Excerpted text.
- - - - - - -

Similarly the investigative file is privileged, both at common law and under
the Freedom of Information Law. Disclosure of these records could result in an
unwarranted invasion of the privacy of these informants. Although respondents
have made available to petitioner its non-confidential files, their privileged
records must be protected. The mischief that would be caused by wholesale
disclosure of informants' complaints or investigative files as sought by
petitioner would be highly prejudicial to law enforcement and governmental
administration; something the Freedom of Information Law was never intended to
cause" (Emphasis supplied).
The Freedom of Information Law adopted by New York State effective September
1, 1974, is designed to make available to the public documents generated by and
in the possession of government unless a compelling reason requires their
confidentiality. Concern was expressed in the statute regarding the rights of
those identified by government documents which might be subject to disclosure.
The law authorizes the Committee on Access to Public Documents to spell out
rules to be used in preventing the disclosure of information in violation of a
person's right of privacy. As set forth in Public Officers Law s 89(2)(a),
"The committee on public access to records may promulgate guidelines
regarding deletion of identifying details or withholding of records otherwise
available under this article to prevent unwarranted invasions of personal
privacy. In the absence of such guidelines, an agency may delete identifying
details when it makes records available" (Emphasis supplied).
A further limitation on access to information is set forth in Public Officers
Law s 87(2), which declares:
"Each agency shall . . . make available for public inspection and copying
all records, except that such agency *945 may deny access to records or
portions thereof that: . . . (b) if disclosed would constitute an unwarranted
invasion of personal privacy under the provisions of subdivision two of section
eighty-nine of this article; . . . (e) are compiled for law enforcement
purposes and which, if disclosed, would: i. interfere with law enforcement
investigations . . . iii. identify a confidential source or disclose
confidential information relating to a criminal investigation; or iv. reveal
criminal investigative techniques or procedures, except routine techniques and
procedures; (f) if disclosed would endanger the life or safety of any person;
(g) are inter-agency or intra-agency materials which are not: i. statistical or
factual **228 tabulations or data; ii. instructions to staff that affect the
public; or iii. final agency policy or determinations . . .."

- - - - - - -

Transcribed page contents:
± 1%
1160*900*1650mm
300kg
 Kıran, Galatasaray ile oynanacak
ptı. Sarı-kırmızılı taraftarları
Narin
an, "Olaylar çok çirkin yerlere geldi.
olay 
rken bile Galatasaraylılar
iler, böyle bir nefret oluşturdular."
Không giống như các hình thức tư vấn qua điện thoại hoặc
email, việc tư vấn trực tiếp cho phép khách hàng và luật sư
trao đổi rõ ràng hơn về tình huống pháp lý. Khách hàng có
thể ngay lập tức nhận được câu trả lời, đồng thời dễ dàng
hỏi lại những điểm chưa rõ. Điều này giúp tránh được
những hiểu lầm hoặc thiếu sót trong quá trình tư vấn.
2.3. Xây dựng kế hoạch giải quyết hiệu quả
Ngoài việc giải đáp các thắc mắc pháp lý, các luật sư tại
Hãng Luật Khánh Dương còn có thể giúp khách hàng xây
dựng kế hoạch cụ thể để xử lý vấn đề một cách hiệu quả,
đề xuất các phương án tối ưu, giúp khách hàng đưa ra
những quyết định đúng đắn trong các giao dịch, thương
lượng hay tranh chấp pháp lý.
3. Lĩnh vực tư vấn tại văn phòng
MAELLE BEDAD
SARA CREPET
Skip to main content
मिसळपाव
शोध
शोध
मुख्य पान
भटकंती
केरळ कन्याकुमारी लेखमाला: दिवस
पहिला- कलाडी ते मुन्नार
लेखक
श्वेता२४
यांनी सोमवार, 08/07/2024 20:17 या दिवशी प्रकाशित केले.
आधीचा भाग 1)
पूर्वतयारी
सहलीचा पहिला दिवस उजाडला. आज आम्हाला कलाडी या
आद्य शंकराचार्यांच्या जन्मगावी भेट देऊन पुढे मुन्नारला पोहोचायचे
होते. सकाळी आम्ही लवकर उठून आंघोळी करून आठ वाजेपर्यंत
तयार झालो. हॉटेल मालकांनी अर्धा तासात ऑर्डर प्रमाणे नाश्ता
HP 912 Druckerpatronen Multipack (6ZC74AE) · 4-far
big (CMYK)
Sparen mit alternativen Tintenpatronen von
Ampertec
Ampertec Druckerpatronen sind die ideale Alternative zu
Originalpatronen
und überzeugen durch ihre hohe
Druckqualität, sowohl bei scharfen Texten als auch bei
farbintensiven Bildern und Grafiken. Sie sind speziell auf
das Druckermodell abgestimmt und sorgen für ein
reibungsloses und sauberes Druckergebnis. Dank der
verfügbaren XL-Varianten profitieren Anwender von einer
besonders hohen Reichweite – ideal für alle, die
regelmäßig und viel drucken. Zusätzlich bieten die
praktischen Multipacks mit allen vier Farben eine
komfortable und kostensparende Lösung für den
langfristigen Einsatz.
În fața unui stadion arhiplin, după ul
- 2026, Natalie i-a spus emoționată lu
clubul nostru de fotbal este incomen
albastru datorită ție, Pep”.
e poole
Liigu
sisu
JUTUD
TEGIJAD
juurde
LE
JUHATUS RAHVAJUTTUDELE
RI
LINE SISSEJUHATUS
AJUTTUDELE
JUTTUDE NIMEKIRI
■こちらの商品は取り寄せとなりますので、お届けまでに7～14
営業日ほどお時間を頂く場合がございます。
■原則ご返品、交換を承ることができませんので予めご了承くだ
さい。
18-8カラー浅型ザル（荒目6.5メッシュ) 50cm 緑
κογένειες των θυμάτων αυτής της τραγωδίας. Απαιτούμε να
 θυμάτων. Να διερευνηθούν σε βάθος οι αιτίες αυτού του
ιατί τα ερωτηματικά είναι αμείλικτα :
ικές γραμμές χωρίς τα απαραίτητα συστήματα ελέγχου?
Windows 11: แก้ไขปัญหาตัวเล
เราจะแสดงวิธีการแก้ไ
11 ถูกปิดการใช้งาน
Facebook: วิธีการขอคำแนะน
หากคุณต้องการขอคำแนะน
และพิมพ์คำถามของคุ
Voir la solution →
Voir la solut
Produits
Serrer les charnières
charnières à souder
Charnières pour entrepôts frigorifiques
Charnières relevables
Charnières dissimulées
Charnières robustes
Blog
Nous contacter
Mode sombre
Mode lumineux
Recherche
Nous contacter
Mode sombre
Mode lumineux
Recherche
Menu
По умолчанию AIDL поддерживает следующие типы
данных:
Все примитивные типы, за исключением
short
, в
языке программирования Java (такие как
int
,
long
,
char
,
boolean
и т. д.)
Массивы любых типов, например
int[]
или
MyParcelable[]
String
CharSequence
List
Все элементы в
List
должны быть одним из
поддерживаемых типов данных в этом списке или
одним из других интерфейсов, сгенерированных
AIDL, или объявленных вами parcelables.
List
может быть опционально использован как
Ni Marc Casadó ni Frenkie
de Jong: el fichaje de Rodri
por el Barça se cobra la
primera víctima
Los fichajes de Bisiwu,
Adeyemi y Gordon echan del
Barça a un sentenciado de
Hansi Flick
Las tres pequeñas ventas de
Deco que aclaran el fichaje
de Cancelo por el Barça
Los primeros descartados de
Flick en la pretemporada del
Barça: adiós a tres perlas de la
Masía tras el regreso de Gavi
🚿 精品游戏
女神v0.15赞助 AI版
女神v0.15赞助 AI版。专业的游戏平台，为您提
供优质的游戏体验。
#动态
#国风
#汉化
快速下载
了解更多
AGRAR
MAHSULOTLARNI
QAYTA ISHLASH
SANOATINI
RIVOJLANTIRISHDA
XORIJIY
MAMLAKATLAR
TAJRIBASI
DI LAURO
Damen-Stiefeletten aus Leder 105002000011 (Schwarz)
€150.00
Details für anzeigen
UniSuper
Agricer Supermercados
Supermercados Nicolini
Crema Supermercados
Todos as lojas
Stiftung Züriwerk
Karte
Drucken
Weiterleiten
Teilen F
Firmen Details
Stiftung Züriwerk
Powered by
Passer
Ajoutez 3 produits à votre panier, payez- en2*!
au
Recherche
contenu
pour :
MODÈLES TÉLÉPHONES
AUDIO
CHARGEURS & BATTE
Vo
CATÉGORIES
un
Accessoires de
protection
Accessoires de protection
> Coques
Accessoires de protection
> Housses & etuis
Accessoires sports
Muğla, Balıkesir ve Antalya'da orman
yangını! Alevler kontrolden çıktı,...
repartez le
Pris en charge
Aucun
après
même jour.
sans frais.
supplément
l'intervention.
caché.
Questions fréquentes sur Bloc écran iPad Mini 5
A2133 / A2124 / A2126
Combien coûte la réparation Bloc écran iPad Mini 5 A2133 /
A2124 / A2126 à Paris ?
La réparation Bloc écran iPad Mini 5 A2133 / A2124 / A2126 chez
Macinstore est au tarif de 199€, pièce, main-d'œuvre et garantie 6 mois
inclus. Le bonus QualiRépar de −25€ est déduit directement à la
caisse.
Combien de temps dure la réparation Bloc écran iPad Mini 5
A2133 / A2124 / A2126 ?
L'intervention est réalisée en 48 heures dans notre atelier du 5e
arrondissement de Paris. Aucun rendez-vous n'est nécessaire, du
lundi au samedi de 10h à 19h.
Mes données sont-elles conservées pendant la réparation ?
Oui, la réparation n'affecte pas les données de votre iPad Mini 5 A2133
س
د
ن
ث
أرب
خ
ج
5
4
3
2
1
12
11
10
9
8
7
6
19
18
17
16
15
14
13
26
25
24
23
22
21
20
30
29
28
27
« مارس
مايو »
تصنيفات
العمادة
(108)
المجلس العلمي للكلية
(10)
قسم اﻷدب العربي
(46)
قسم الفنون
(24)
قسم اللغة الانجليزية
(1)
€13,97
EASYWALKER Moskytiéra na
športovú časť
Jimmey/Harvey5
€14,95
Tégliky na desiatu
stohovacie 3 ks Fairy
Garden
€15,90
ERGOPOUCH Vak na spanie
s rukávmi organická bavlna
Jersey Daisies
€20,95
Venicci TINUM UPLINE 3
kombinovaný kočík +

- - - - - - -

Directions.
A: In the excerpt on New York's Freedom of Information Law, why must the privileged investigative records be protected even though the non-confidential files were made available? Answer in one to three sentences.
B: Duplicate the part of the Freedom of Information Law excerpt between "The Freedom of Information Law adopted" and "subject to disclosure.", inclusive.
C: According to the excerpt on New York's Freedom of Information Law, on what date did the law take effect?

Expected outputs.
A: Disclosing the privileged records could result in an unwarranted invasion of the informants' privacy. Wholesale disclosure of informants' complaints or investigative files would also be highly prejudicial to law enforcement and governmental administration, which the Freedom of Information Law was never intended to cause.

B:
The Freedom of Information Law adopted by New York State effective September
1, 1974, is designed to make available to the public documents generated by and
in the possession of government unless a compelling reason requires their
confidentiality. Concern was expressed in the statute regarding the rights of
those identified by government documents which might be subject to disclosure.

C: September 1, 1974.